Sono trascorsi sette mesi ma non c'è una verità - quale essa sia - sulla morte di Diego Armando Maradona. Mentre a Napoli si consuma l'ennesima querelle tra il Comune e il Calcio Napoli sull'inaugurazione dello Stadio che è stato peraltro già dedicato al Pibe, in Argentina i magistrati non riescono a quadrare il cerchio su quanto accadde il 25 novembre in quello spoglio appartamento del Barrio San Andres a Tigre, e ovviamente prima, perché il nodo della vicenda giudiziaria - sette indagati per omicidio colposo con dolo eventuale, pena punita con il carcere da 8 a 25 anni - è come il Campione sia stato assistito.
Sette mesi e solo tanta confusione, con continui scambi di accuse tra i medici che assistevano Diego e i suoi familiari.
La giustizia - i magistrati della procura di San Isidro - deve fare il suo corso ma il mondo vorrebbe finalmente conoscere la verità sul decesso di un personaggio amatissimo.
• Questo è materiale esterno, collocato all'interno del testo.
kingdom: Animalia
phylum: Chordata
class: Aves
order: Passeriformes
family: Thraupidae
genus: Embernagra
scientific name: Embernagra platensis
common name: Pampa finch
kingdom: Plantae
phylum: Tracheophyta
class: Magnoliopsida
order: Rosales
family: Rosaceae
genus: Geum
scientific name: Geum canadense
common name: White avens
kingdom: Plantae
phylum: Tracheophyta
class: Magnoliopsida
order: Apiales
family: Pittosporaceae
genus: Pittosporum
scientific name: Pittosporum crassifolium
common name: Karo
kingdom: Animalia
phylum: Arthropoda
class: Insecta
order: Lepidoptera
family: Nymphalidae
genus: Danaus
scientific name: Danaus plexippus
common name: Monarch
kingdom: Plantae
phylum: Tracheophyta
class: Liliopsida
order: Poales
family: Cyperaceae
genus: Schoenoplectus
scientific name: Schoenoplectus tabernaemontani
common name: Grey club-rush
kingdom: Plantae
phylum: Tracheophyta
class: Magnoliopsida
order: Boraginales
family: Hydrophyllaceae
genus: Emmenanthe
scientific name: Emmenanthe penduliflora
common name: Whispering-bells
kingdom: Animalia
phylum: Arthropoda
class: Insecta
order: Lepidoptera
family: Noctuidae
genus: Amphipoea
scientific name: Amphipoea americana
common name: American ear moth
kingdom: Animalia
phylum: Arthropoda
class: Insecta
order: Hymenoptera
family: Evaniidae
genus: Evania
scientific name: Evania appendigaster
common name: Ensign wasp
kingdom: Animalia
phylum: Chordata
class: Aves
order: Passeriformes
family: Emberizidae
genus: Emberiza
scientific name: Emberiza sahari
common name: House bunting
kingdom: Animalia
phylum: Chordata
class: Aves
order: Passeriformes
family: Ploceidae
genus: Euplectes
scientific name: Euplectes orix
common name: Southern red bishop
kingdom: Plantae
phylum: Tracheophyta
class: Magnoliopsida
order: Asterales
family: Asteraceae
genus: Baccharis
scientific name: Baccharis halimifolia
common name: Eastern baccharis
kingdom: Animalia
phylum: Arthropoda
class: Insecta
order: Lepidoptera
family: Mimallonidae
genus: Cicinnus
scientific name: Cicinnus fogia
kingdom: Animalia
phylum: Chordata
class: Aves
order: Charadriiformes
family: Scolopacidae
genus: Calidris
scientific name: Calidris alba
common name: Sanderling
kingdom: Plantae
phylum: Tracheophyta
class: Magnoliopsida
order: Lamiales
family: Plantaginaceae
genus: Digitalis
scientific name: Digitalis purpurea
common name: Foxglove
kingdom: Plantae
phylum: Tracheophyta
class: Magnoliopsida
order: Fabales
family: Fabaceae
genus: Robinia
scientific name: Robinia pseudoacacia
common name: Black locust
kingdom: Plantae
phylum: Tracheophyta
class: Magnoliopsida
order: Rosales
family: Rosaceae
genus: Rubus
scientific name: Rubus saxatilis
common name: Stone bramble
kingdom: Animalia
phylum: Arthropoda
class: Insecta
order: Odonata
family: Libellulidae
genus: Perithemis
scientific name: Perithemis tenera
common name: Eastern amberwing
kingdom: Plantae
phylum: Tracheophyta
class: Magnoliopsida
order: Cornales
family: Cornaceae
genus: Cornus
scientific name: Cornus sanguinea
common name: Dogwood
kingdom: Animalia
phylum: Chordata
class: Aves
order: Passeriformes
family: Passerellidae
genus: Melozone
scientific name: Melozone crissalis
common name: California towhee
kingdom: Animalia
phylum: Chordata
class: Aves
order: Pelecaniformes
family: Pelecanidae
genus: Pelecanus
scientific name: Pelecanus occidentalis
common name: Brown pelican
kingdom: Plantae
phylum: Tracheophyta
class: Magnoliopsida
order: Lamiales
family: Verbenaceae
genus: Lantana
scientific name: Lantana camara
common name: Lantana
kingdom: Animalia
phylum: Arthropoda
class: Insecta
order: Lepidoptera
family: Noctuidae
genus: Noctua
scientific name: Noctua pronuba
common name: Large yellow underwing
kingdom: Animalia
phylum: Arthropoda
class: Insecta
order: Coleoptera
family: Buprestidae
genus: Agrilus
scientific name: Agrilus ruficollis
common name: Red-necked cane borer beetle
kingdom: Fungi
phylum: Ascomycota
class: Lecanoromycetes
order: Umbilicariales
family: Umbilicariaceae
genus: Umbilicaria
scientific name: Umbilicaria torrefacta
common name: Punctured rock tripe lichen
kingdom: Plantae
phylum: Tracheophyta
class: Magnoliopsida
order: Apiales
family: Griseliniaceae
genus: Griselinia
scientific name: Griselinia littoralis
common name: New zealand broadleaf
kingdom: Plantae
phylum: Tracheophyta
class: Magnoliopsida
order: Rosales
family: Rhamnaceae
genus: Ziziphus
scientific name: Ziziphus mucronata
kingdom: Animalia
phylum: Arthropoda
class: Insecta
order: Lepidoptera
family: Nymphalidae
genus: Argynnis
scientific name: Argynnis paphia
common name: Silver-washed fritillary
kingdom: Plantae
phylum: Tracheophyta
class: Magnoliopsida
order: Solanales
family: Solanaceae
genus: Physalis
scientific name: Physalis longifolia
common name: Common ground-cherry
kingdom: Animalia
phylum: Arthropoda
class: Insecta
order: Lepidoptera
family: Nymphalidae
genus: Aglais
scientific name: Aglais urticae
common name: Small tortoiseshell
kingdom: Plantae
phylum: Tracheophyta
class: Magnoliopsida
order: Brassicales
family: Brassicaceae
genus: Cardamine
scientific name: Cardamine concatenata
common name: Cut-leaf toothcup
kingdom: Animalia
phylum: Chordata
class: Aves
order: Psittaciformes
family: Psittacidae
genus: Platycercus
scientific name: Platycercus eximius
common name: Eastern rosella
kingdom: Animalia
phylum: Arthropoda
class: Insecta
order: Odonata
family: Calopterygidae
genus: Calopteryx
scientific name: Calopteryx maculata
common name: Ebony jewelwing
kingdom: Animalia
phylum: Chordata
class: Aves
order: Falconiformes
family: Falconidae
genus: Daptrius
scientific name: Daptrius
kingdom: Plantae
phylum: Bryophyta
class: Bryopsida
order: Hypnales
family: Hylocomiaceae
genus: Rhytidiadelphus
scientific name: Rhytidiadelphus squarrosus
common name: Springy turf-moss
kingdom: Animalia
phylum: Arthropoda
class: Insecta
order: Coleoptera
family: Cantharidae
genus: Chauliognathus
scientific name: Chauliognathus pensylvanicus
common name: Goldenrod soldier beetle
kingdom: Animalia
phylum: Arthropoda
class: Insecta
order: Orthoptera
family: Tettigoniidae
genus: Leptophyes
Era davvero ineluttabile il destino di Maradona? O la sciatteria dei medici e del suo clan, coordinato dall'avvocato Matias Morla, lo ha avvicinato alla morte? E, a proposito di Morla, l'avvocato Sebastian Baglietto, indicato come amministratore della successione, conferma di non aver ricevuto tutti i documenti sui beni di Diego per poter procedere alla suddivisione tra gli eredi, da Diego Junior, il figlio napoletano diventato appena allenatore del Napoli United in Eccellenza, a Diego Fernando, il piccolo di 8 anni.
C'è da dire che la relazione della commissione medica selezionata dai magistrati era stata chiara nello scorso maggio, con accuse nette al pool medico: Maradona non è stato adeguatamente assistito, Maradona è stato in agonia per dodici ore, Maradona è stato lasciato morire. Tesi che sono state confutate dagli avvocati del neurochirurgo Luque e degli altri indagati, che hanno cominciato a scaricarsi reciprocamente le responsabilità su questo giallo che non ha ancora la parola fine.